Many of the winners of the recent Auckland Architecture Awards left me cold, but I LOVE this one! It's the Ironbank Development by RTA Studio. There are more views of it in The Architectural Review, and it looks amazing from all angles! It manages to be boxy and organic at the same time, quite an achievement.

Sunday, 18 October 2009

Feeding the World

"Thomas Robert Malthus, the namesake of such terms as "Malthusian collapse" and "Malthusian curse," was a mild-mannered mathematician, a clergyman—and, his critics would say, the ultimate glass-half-empty kind of guy. When a few Enlightenment philosophers, giddy from the success of the French Revolution, began predicting the continued unfettered improvement of the human condition, Malthus cut them off at the knees. Human population, he observed, increases at a geometric rate, doubling about every 25 years if unchecked, while agricultural production increases arithmetically—much more slowly. Therein lay a biological trap that humanity could never escape."

"So what is a hot, crowded, and hungry world to do?"

"That's the question von Braun and his colleagues at the Consultative Group on International Agricultural Research are wrestling with right now. This is the group of world-renowned agricultural research centers that helped more than double the world's average yields of corn, rice, and wheat between the mid-1950s and the mid-1990s, an achievement so staggering it was dubbed the green revolution. Yet with world population spiraling toward nine billion by mid-century, these experts now say we need a repeat performance, doubling current food production by 2030."

"In other words, we need another green revolution. And we need it in half the time."

- from the fascinating National Geographic article, The Global Food Crisis: The End of Plenty. It's long but it covers a lot of ground. Everyone should read it.

Friday, 16 October 2009

Matrix ping pong

What can I say? Theatrical special effects are incredible! Thanks Kerry.

Buckyballs magnetic building spheres

Buckyballs are spherical carbon molecules in which the carbon atoms are arranged in a pattern that recalls a geodesic dome. You can read more about buckyballs here.

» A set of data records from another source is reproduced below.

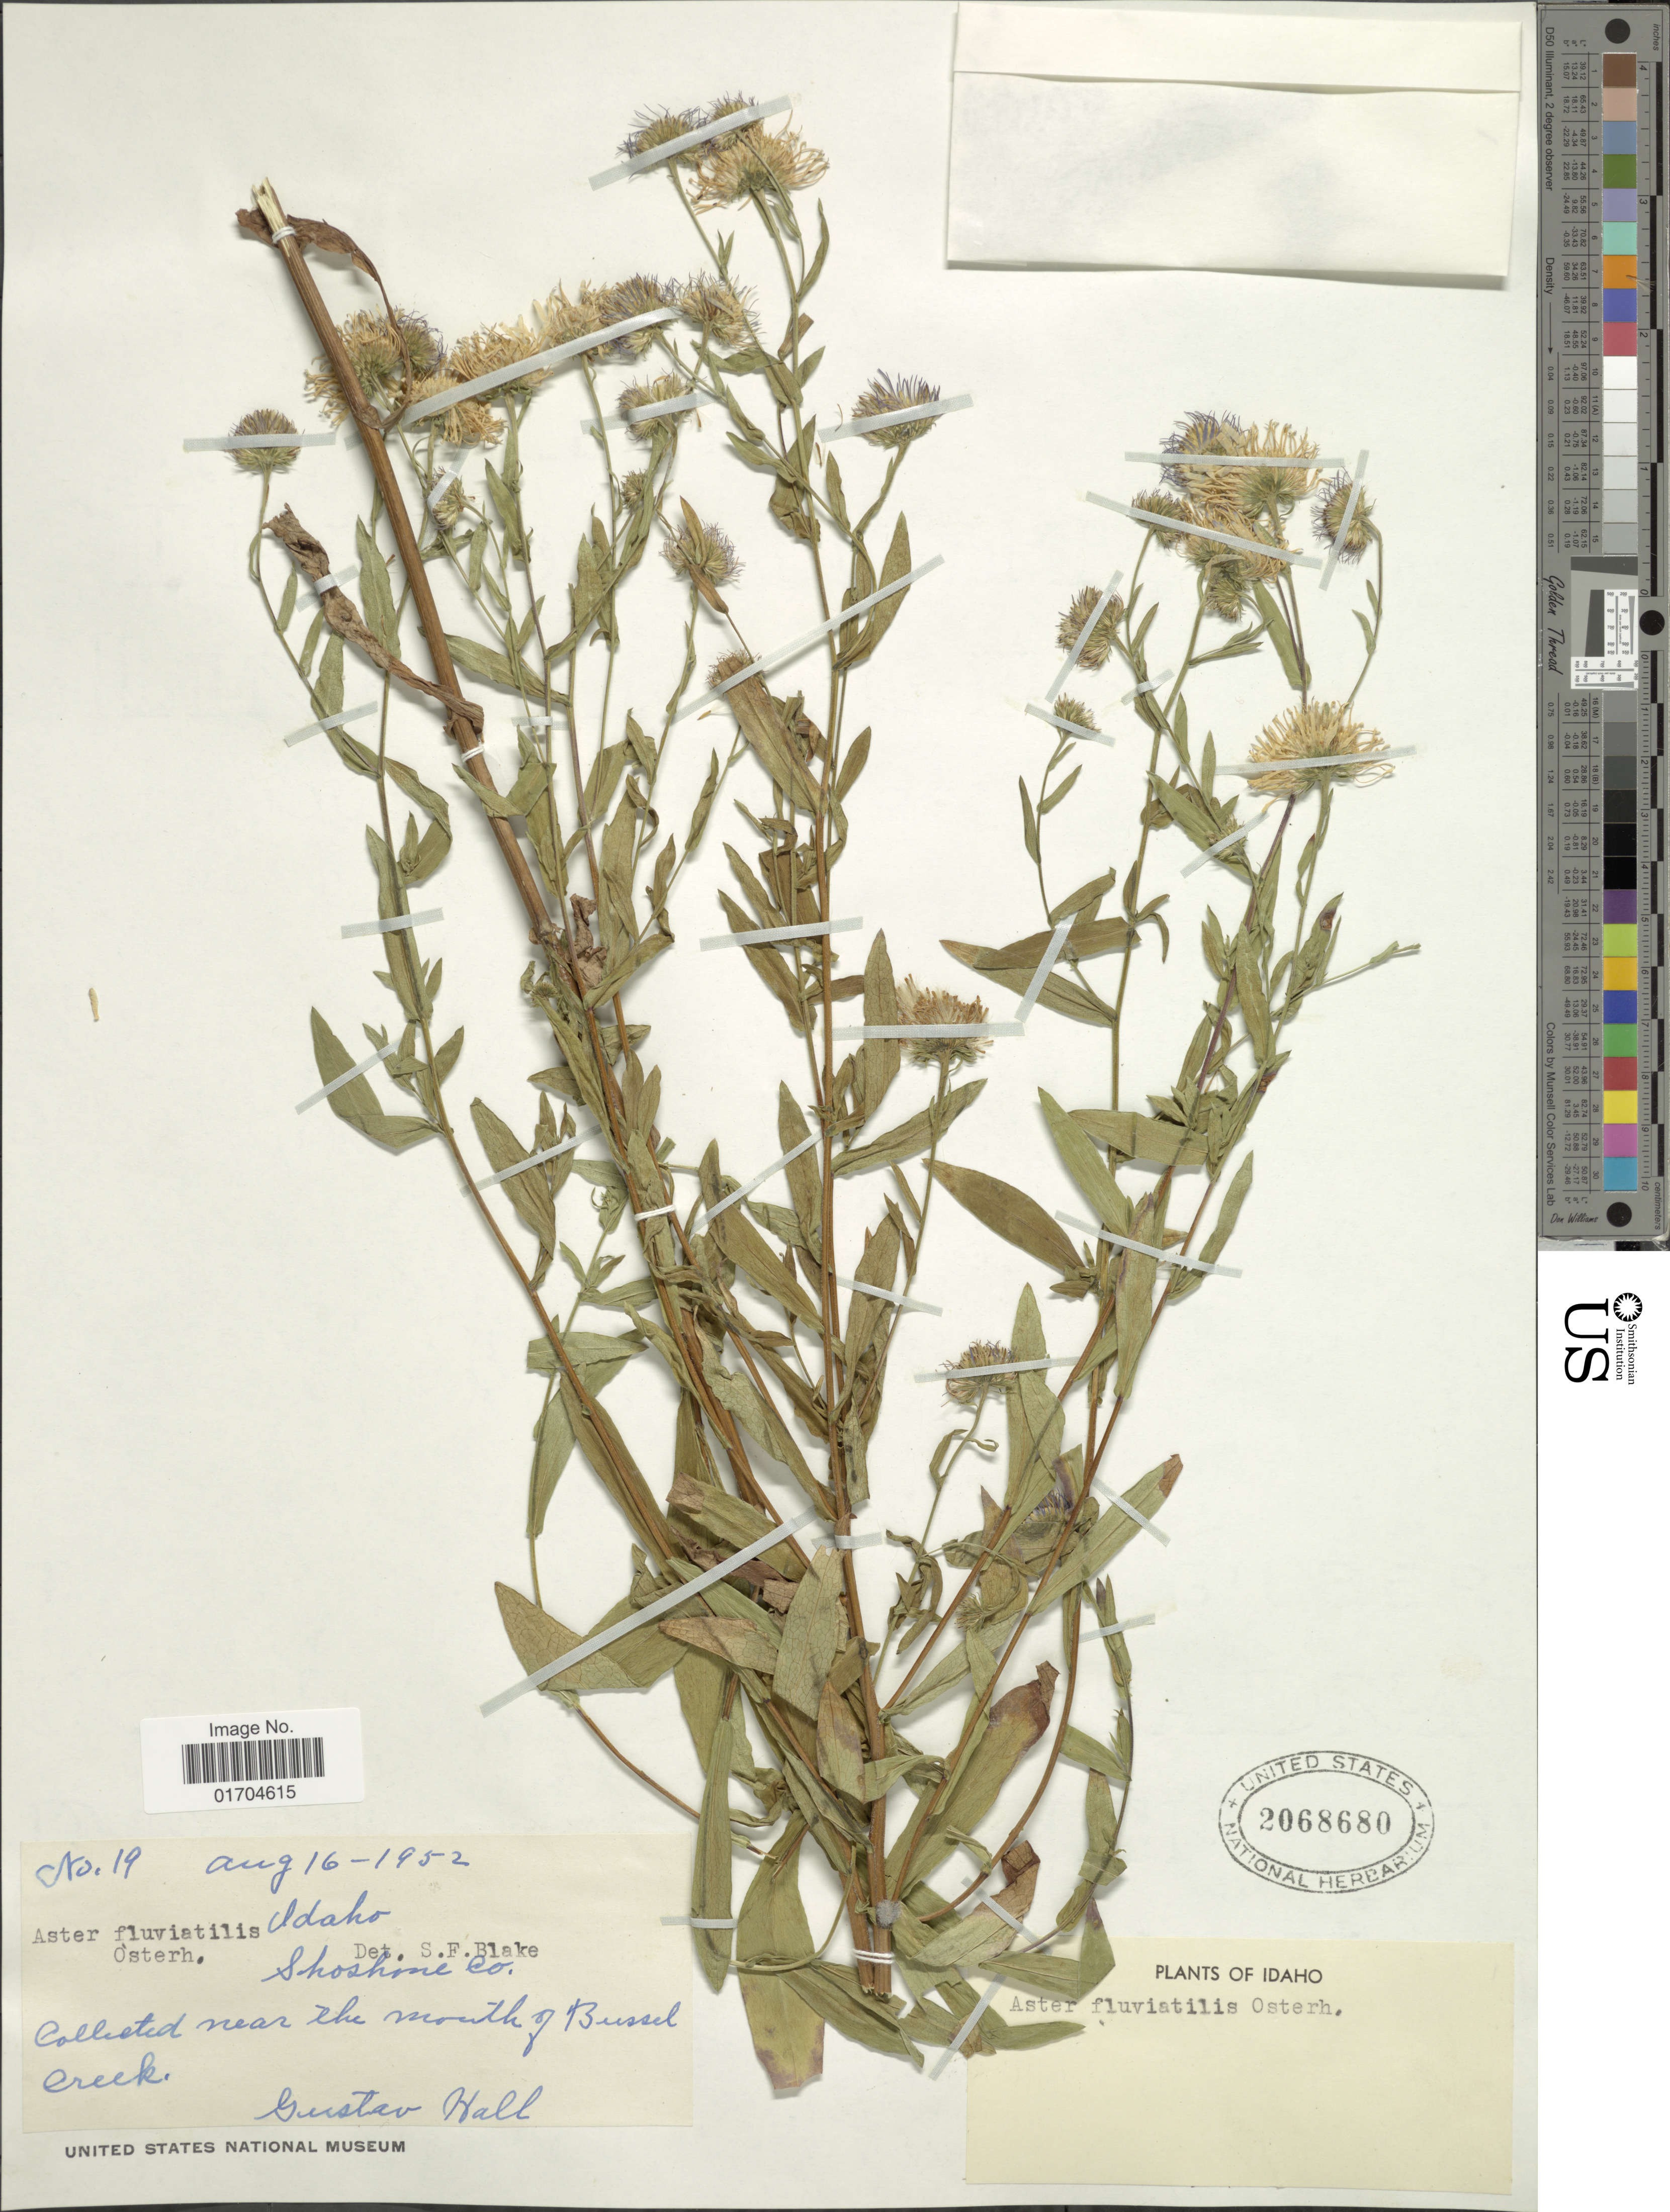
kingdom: Plantae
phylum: Tracheophyta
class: Magnoliopsida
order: Asterales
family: Asteraceae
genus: Symphyotrichum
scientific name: Symphyotrichum sp.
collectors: G. Hall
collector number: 19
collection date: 1952-08-16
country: United States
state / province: Idaho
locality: Shoshone Co. Near the mouth of Bussel creek.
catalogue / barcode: US 2068680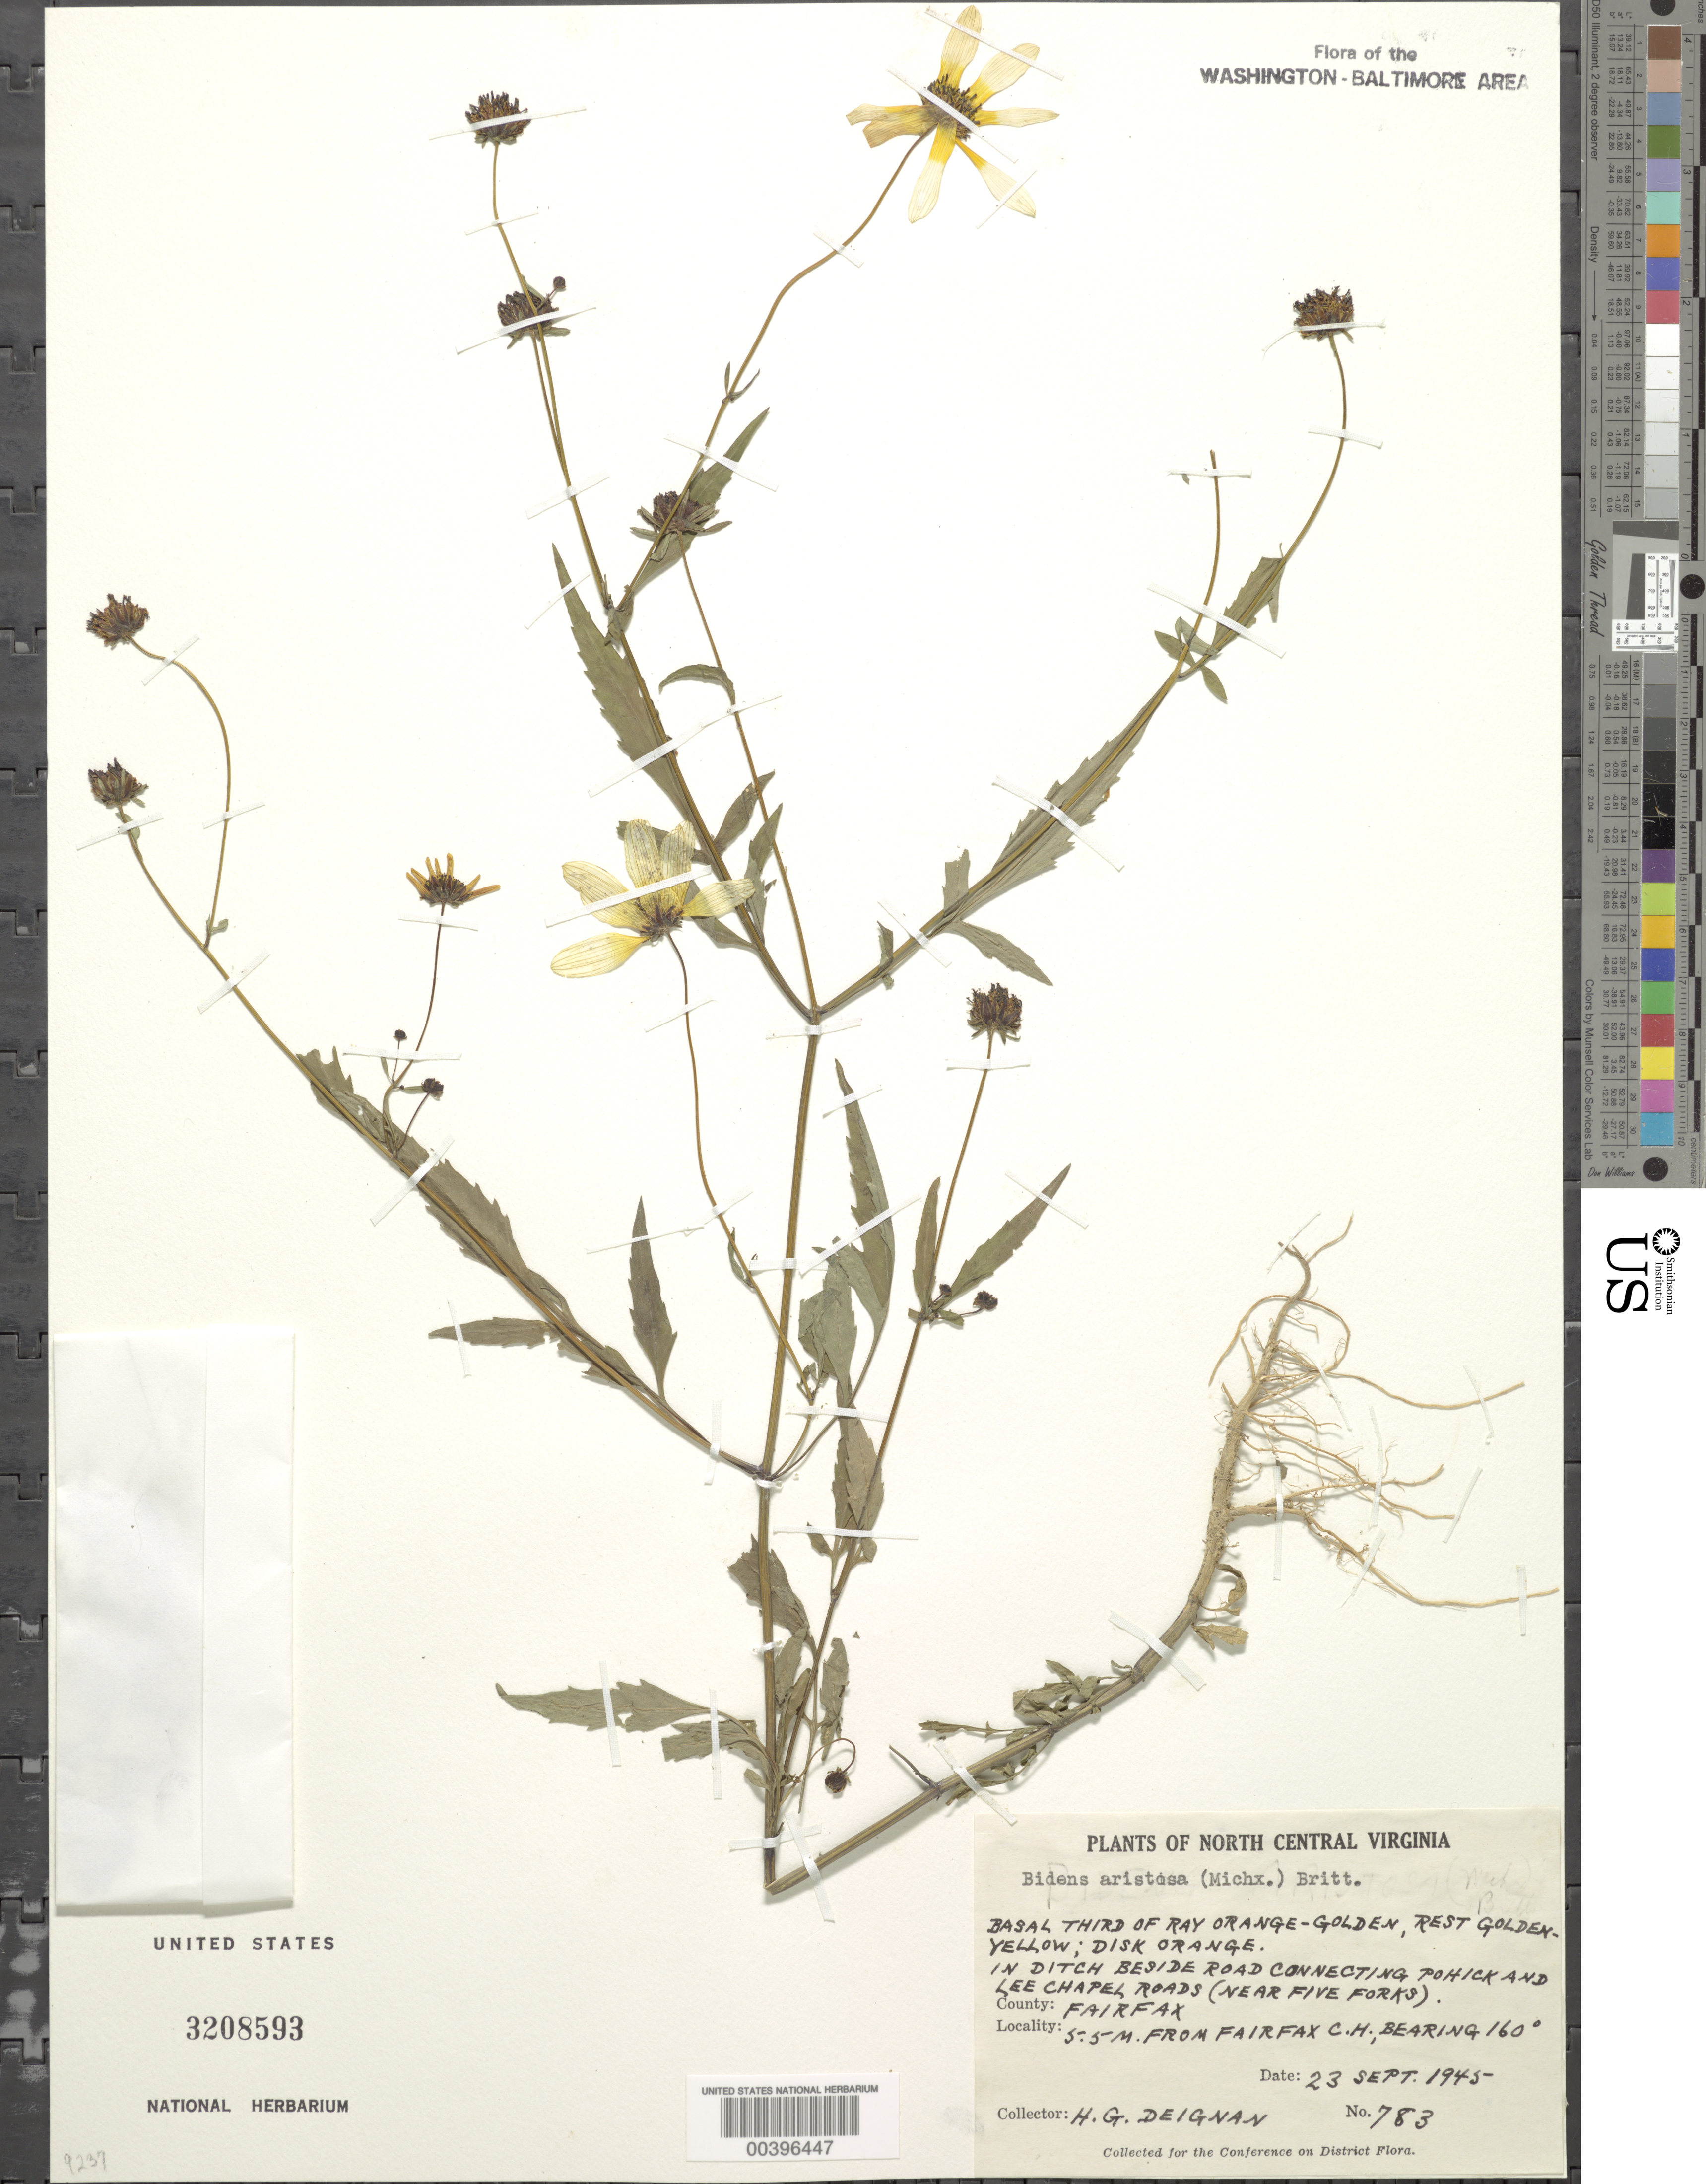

Only a few scientists get to play with real buckyballs, but ThinkGeek has a new toy which allows the rest of us to play with round magnets and pretend they are carbon atoms, if we so wish! Have a look at the magnets here. And make sure you watch the video, it's awesome!

And no, ThinkGeek is not paying me to say this. :-)

Awesome Doctor Who toy

Isn't this cute?!! It's a USB hub, and when you plug a device into one of the ports, the light flashes and it makes the "Whooop whooop" sound. Available at ThinkGeek.

Thursday, 15 October 2009

Wheels within wheels

N sent me a link to these incredible steampunk novelty cakes. And I don't know how, but they are 100% edible!

Tuesday, 13 October 2009

Flying hordes

These amazing radar images show the night-time skies over the US are thick with migrating birds. Thanks to Mekayla for the link.

Monday, 12 October 2009

Hot Goths

What happens to Goths in Summer? Blog Goths In Hot Weather exists to provide all possible answers to this intriguing question. Hat tip to Paul.